TW: There will be mention of suicide.
A while back I started to read up on Japanese literature for my World Tour of Books post series. Eventually I picked a book by Kenzaburo Oe but there was another writer I could not get off my mind: Yukio Mishima.
This beloved Japanese writer became infamous in 1970. Seeing that Japanese Traditionalism was being replaced by Western values with all its empty materialism, he attempted to incite a coup d’état along with his own private militia. But the attempt failed miserably and, dishonoured, he killed himself by seppuku.
Many believed his motives to have been genuine. But others saw in his actions a sign of psychosis. Yet others believed that Mishima had always planned for the coup to fail so that he could end his own life, this due to his disgust with the idea of getting old. Which reminds me of a quote that stood out to me in Forbidden Colours:
“What is the death of the body, after all, compared with the unbearable death of youth?”
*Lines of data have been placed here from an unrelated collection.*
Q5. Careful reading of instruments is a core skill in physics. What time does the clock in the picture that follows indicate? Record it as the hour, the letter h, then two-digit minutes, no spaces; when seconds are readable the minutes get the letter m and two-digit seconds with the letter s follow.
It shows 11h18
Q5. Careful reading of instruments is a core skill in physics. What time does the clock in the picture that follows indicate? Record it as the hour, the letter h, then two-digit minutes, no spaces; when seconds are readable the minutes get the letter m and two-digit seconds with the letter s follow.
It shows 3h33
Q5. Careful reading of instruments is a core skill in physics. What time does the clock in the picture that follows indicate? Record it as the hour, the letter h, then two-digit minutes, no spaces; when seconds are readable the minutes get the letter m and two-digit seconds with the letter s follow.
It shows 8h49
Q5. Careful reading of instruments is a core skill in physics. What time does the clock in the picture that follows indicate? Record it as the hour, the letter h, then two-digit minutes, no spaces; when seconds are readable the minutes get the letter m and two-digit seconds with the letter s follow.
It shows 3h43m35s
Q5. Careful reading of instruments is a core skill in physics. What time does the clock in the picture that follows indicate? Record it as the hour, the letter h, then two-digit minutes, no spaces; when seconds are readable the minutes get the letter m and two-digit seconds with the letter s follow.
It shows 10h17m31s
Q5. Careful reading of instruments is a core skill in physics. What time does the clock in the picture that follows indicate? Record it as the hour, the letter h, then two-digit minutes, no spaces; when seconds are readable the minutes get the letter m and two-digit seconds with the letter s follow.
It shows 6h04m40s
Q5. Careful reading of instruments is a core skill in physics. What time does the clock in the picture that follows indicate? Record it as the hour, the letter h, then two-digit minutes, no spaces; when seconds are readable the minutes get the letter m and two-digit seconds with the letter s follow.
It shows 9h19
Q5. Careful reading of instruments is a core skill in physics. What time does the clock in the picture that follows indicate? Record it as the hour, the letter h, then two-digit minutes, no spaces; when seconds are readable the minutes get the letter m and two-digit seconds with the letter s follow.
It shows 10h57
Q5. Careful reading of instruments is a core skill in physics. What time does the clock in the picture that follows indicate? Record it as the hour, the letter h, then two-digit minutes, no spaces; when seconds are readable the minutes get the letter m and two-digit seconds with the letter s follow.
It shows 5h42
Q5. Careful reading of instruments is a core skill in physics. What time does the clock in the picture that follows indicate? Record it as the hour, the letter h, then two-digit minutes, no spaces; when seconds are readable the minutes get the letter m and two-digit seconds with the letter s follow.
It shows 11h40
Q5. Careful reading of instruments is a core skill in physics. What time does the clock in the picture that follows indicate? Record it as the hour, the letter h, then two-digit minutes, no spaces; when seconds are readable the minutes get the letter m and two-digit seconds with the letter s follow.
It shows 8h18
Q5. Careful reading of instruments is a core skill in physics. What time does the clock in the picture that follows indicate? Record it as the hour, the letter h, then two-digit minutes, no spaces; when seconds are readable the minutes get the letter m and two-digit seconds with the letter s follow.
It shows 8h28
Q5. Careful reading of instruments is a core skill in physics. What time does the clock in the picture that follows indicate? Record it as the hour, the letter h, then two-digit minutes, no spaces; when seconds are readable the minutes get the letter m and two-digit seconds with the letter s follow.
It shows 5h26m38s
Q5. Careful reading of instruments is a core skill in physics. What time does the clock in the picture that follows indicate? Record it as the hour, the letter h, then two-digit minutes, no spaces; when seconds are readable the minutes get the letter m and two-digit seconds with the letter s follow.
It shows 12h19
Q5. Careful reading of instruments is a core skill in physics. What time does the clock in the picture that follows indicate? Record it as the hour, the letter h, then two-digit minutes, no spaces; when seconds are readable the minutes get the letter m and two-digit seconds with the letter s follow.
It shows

But whatever his motivations were, there is so much more to Mishima than him being “that Japanese writer who killed himself like a samurai”. Three times he was nominated to the Nobel Prize in literature and during his career he would publish 25 novels and write 80 plays. He also starred in movies, became a skilled martial artist and a bodybuilder and even directed his own film.
Seeing what a fascinating man this Yukio Mishima was, I felt I had to read something of him. I picked the novel Forbidden Colours, I must confess mainly due to its gay theme.
In retrospect I should have started my journey into Mishima’s literature with the semi-autobriographical Confessions of a Mask but Forbidden Colours was still an amazing read.
Telling the story of Yuichi Minami (notice the resemblance with the author’s own name) it is believe to be also somewhat autobiographical. One summer he meets an elderly writer by the name of Shunsuké who in his books praises women but in reality despises them. His hatred stems from his numerous failed relationships and in his bitterness he wishes to punish women.
In Yuichi he finds the perfect tool for this. The young man’s unusual beauty catches the opposite sex’s attention without effort and his homosexuality ensures that he will never reciprocate any woman’s feelings. Under the guidance/manipulation of Shunsuké he marries a woman, trapping her in a loveless marriage. He also charms two other women, making them fall in love with him but never loving them back.
But Yuichi will grow weary of being Shunsuké’s puppet and will realise his own power, much to the elderly writer’s dismay.
What can I say about this book? Because it is not simply a story written down, it is a work of art. Filled with meaning boiling below the surface, it grabs your mind and demands attention. It is both beautiful and sort of ugly in its descriptions. The way the author writes about the characters’ inner life is moving but also disturbing at times.
Shunsuké especially is a quite dislikable personality, with all his selfishness and bitterness. Yuichi is more sympathetic but he too grows cold with time. Melancholy is the word that springs to mind when I think about the spirit of the book. Hopelessness also. But somehow Mishima knew how to make the tragic beautiful.
Forbidden Colours is considered to be one of Yukio Mishima’s lesser works and if it is then I can’t wait to read those books of his that are seen as masterpieces. Either way, I am definitely not done with his literature.